Très rapidement tous ses concurrents commencent à augmenter la cadence pour le rattraper. La fin de la course est exaltante et tout le monde attends de voir si Vladimir Salnikov va tenir le rythme.

Dans la dernière ligne droite, la tension est à son comble et le nageur russe arrive… premier.
Il termine en plus de 15 minutes et ne bat pas son propre record mais reste le meilleur de la course.
Il sort de la piscine et reçoit la médaille d’or. Ce sera la dernière fois que sera jouée l’hymne nationale de l’URSS.
Ensuite, il donne une conférence de presse et subit un contrôle anti-dopage. Il passe à la cafétéria, il est 22h30. Dans la pièce se trouvent environs 300 athlètes.

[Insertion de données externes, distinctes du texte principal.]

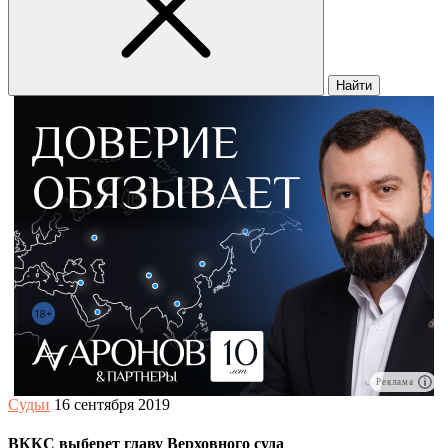
Найти
Реклама
Судьи
16 сентября 2019
ВККС выберет главу Верховного суда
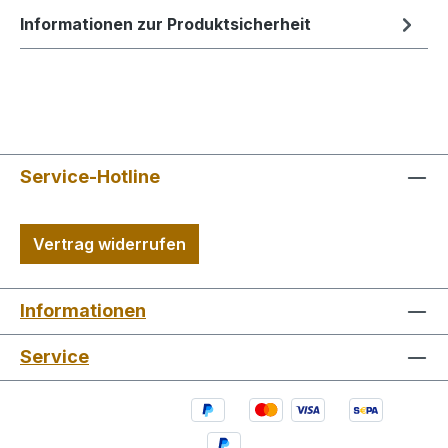
Informationen zur Produktsicherheit
Service-Hotline
Vertrag widerrufen
Informationen
Service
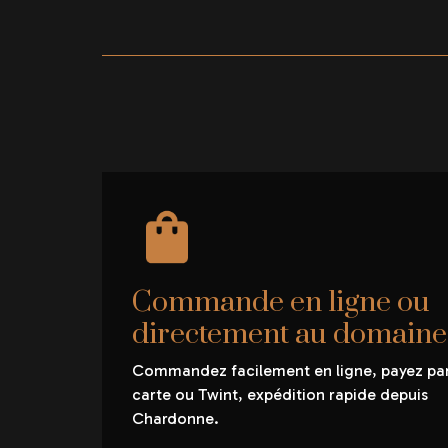
Commande en ligne ou
directement au domaine
Commandez facilement en ligne, payez pa
carte ou Twint, expédition rapide depuis
Chardonne.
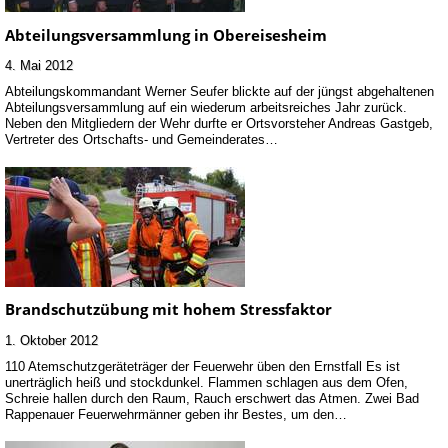
Abteilungsversammlung in Obereisesheim
4. Mai 2012
Abteilungskommandant Werner Seufer blickte auf der jüngst abgehaltenen
Abteilungsversammlung auf ein wiederum arbeitsreiches Jahr zurück.
Neben den Mitgliedern der Wehr durfte er Ortsvorsteher Andreas Gastgeb,
Vertreter des Ortschafts- und Gemeinderates…
Brandschutzübung mit hohem Stressfaktor
1. Oktober 2012
110 Atemschutzgeräteträger der Feuerwehr üben den Ernstfall Es ist
unerträglich heiß und stockdunkel. Flammen schlagen aus dem Ofen,
Schreie hallen durch den Raum, Rauch erschwert das Atmen. Zwei Bad
Rappenauer Feuerwehrmänner geben ihr Bestes, um den…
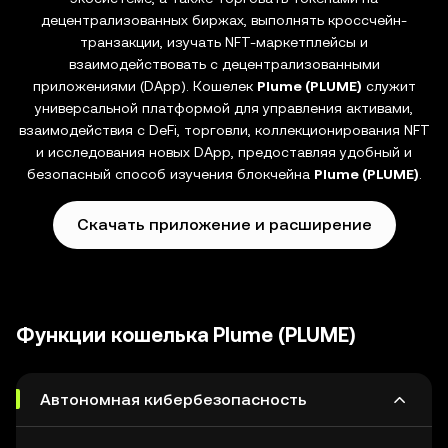
децентрализованных биржах, выполнять кроссчейн-
транзакции, изучать NFT-маркетплейсы и
взаимодействовать с децентрализованными
приложениями (DApp). Кошелек
Plume (PLUME)
служит
универсальной платформой для управления активами,
взаимодействия с DeFi, торговли, коллекционирования NFT
и исследования новых DApp, предоставляя удобный и
безопасный способ изучения блокчейна
Plume (PLUME)
.
Скачать приложение и расширение
Функции кошелька Plume (PLUME)
Автономная кибербезопасность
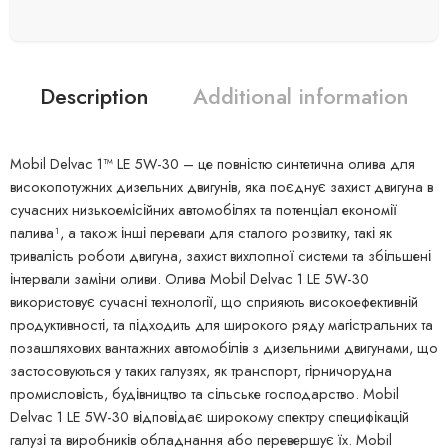
Description
Additional information
Mobil Delvac 1™ LE 5W-30 – це повністю синтетична олива для
високопотужних дизельних двигунів, яка поєднує захист двигуна в
сучасних низькоемісійних автомобілях та потенціал економії
палива¹, а також інші переваги для сталого розвитку, такі як
тривалість роботи двигуна, захист вихлопної системи та збільшені
інтервали заміни оливи. Олива Mobil Delvac 1 LE 5W-30
використовує сучасні технології, що сприяють високоефективній
продуктивності, та підходить для широкого ряду магістральних та
позашляхових вантажних автомобілів з дизельними двигунами, що
застосовуються у таких галузях, як транспорт, гірничорудна
промисловість, будівництво та сільське господарство. Mobil
Delvac 1 LE 5W-30 відповідає широкому спектру специфікацій
галузі та виробників обладнання або перевершує їх. Mobil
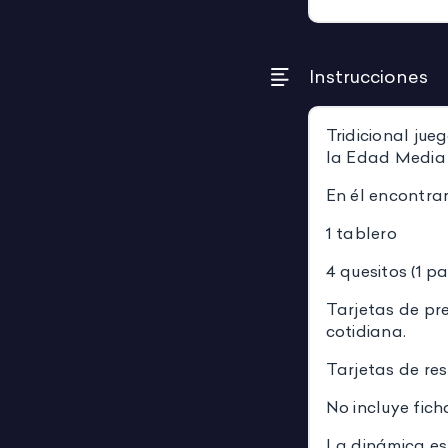
Instrucciones
Tridicional jue
la Edad Media
En él encontrar
1 tablero
4 quesitos (1 p
Tarjetas de pre
cotidiana.
Tarjetas de re
No incluye fic
La dinámica es 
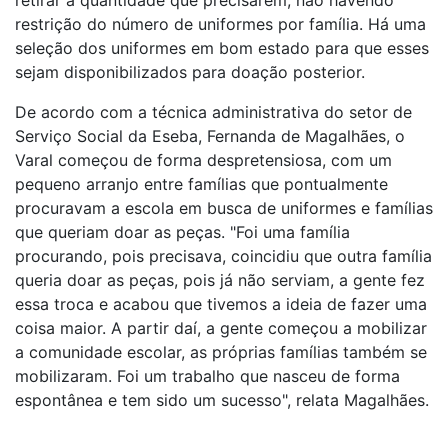
retirar a quantidade que precisarem, não havendo
restrição do número de uniformes por família. Há uma
seleção dos uniformes em bom estado para que esses
sejam disponibilizados para doação posterior.
De acordo com a técnica administrativa do setor de
Serviço Social da Eseba, Fernanda de Magalhães, o
Varal começou de forma despretensiosa, com um
pequeno arranjo entre famílias que pontualmente
procuravam a escola em busca de uniformes e famílias
que queriam doar as peças. "Foi uma família
procurando, pois precisava, coincidiu que outra família
queria doar as peças, pois já não serviam, a gente fez
essa troca e acabou que tivemos a ideia de fazer uma
coisa maior. A partir daí, a gente começou a mobilizar
a comunidade escolar, as próprias famílias também se
mobilizaram. Foi um trabalho que nasceu de forma
espontânea e tem sido um sucesso", relata Magalhães.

Très rapidement, les gens commencent à le regarder et à chuchoter entre eux. Certains le montrent du doigt.
2 nageurs américains se lèvent et commencent à l’applaudir, entraînant avec eux toute la pièce. Tout le monde l’applaudit. Plus de 300 athlètes de toutes les nationalités l’applaudissent.

Le lendemain matin, Vladimir Salnikov annonce sa retraite de la compétition.

Il avait enfin vécu et savait ce que c’était de se sentir comme un champion. Il avait atteint son objectif.
Au-delà de la simple histoire, avoir un objectif qui vous donne l’énergie d’avancer vous fera soulever des montagnes. Tout comme ce champion, avec un objectif bien défini vous serez intrinsèquement motivé. Vous n’aurez pas besoin de vous forcer. Il est décisif que vous sachiez où vous souhaitez aller.